Adrian. (lacht) Ich bin ehrlich gesagt eher kein klassischer Unternehmer – ich schätze die Struktur bei BPN. Wenn überhaupt, würde ich gemeinsam mit meiner Frau ein Unternehmen gründen – sie bringt da viel mehr Unternehmergeist mit. Wir würden wahrscheinlich etwas im Bereich landwirtschaftliche Veredelung machen. In Nicaragua gibt es viele hochwertige Rohstoffe wie Mangos, die jedoch kaum weiterverarbeitet werden. Da steckt viel Potenzial. Ich würde wohl Mangos trocknen, hübsch verpacken und verkaufen.
Welche neuen Projekte oder Initiativen hat BPN Nicaragua im Jahr 2025 gestartet?
Adrian: Wir haben unser Marketing und den Verkaufsprozess neu aufgesetzt, um gezielter neue Teilnehmer:innen zu erreichen. Zudem prüfen wir aktuell den Einsatz von Künstlicher Intelligenz – z. B. für die automatische Beantwortung von Anfragen ausserhalb der Bürozeiten. Dabei arbeiten wir mit einem lokalen Experten zusammen. Langfristig möchten wir diese Technologien auch direkt in unsere Seminare integrieren und Unternehmer:innen damit vertraut machen.
Wie hat sich die wirtschaftliche Situation in Nicaragua seit Jahresbeginn entwickelt? Gibt es Veränderungen, die Unternehmerinnen besonders betreffen?
Adrian: Ein bedeutender Einschnitt war das Ende eines US-Programms, durch das viele Nicaraguaner:innen zeitweise in den USA arbeiten und Geld zurück in die Heimat schicken konnten. Diese Rücküberweisungen machten bisher einen grossen Teil des Bruttoinlandsprodukts aus.
Jetzt wird weniger Geld ins Land gesendet werden, und gleichzeitig könnte die Arbeitslosigkeit steigen, weil mehr Menschen im Land Arbeit suchen. Für gut ausgebildete Fachkräfte könnte das aber auch neue Chancen bedeuten – sie bleiben vermehrt im Land. Die langfristigen Auswirkungen bleiben abzuwarten.

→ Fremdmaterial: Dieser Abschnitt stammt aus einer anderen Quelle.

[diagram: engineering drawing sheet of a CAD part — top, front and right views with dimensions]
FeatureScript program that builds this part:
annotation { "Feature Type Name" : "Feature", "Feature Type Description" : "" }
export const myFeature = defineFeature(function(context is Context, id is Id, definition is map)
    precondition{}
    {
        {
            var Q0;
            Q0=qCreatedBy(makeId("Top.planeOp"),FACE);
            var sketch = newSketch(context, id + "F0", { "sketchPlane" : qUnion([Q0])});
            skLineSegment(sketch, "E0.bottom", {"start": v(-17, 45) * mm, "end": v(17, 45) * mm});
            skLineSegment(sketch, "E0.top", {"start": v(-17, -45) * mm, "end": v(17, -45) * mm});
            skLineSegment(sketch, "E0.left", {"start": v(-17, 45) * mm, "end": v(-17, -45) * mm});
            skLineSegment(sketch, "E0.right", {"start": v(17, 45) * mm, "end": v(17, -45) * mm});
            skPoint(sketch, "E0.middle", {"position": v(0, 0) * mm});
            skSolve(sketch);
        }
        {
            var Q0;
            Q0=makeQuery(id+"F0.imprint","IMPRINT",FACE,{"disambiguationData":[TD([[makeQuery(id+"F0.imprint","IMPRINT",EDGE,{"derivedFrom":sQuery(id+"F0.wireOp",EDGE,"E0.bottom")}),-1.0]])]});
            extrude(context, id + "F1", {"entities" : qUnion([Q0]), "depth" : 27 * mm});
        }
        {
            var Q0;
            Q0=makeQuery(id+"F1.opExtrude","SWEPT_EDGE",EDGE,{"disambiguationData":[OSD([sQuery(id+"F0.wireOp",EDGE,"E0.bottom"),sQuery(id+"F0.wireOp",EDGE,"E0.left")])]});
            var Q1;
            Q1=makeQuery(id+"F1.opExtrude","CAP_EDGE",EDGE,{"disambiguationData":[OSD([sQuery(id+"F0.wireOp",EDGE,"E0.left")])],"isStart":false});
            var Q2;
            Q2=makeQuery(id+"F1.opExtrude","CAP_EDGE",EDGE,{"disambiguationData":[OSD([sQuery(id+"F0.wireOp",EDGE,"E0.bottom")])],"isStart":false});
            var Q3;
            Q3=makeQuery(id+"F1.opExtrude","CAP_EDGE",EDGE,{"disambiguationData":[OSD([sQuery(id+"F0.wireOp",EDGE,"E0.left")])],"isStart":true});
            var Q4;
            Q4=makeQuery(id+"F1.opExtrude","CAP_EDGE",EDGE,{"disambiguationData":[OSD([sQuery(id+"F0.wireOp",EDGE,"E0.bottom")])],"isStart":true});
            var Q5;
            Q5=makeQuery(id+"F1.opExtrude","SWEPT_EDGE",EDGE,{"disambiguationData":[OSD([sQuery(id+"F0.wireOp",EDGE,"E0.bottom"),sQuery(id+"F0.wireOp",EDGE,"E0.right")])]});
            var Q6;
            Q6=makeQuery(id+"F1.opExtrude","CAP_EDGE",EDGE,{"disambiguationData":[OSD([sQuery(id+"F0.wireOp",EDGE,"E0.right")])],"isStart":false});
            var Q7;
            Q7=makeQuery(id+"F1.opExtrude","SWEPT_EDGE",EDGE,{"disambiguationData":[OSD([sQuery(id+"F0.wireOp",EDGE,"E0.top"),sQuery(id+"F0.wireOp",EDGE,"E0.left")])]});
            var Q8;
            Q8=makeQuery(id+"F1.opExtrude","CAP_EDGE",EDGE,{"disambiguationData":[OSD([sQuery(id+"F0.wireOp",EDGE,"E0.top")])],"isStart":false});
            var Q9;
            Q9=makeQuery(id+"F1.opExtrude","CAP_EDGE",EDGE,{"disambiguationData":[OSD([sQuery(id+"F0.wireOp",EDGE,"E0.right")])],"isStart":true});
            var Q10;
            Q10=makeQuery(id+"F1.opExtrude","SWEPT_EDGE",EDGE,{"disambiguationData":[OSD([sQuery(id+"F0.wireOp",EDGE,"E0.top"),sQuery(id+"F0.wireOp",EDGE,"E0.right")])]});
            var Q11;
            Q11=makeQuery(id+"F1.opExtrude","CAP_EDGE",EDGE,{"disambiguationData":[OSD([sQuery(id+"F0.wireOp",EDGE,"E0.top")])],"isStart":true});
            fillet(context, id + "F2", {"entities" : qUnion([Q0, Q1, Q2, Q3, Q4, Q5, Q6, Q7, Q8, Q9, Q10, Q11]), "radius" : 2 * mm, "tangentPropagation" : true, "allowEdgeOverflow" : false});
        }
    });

Welche Branchen oder Geschäftsfelder haben sich in Nicaragua als besonders wachstumsstark erwiesen?
Adrian: Momentan verzeichnen wir in der Bauwirtschaft und im Tourismus positive Entwicklungen. Gerade durch Rücküberweisungen konnten viele Menschen in Immobilien investieren. Gleichzeitig ist das aber auch eine gewisse Blase – beide Branchen reagieren empfindlich auf wirtschaftliche Schwankungen und sind nicht besonders krisenresistent.
Welche Rolle spielen Digitalisierung und technologische Innovationen für Unternehmerinnen in Nicaragua im Jahr 2025?
Adrian: In Sachen Digitalisierung holt Nicaragua auf – aber wir sind noch lange nicht da, wo wir sein könnten. Viele unserer Programmteilnehmer:innen nutzen soziale Medien bislang kaum oder nicht strategisch. Der Fokus liegt aktuell noch darauf, klassische Werbung durch digitale Kanäle zu ersetzen.
Künstliche Intelligenz ist zwar ein Thema, wird aber in der Praxis noch wenig eingesetzt. Die Diskussion dreht sich hier auch nicht nur um ChatGPT, sondern zunehmend auch um günstigere, oft chinesische Alternativen – was besonders für kleine Unternehmen interessant sein kann.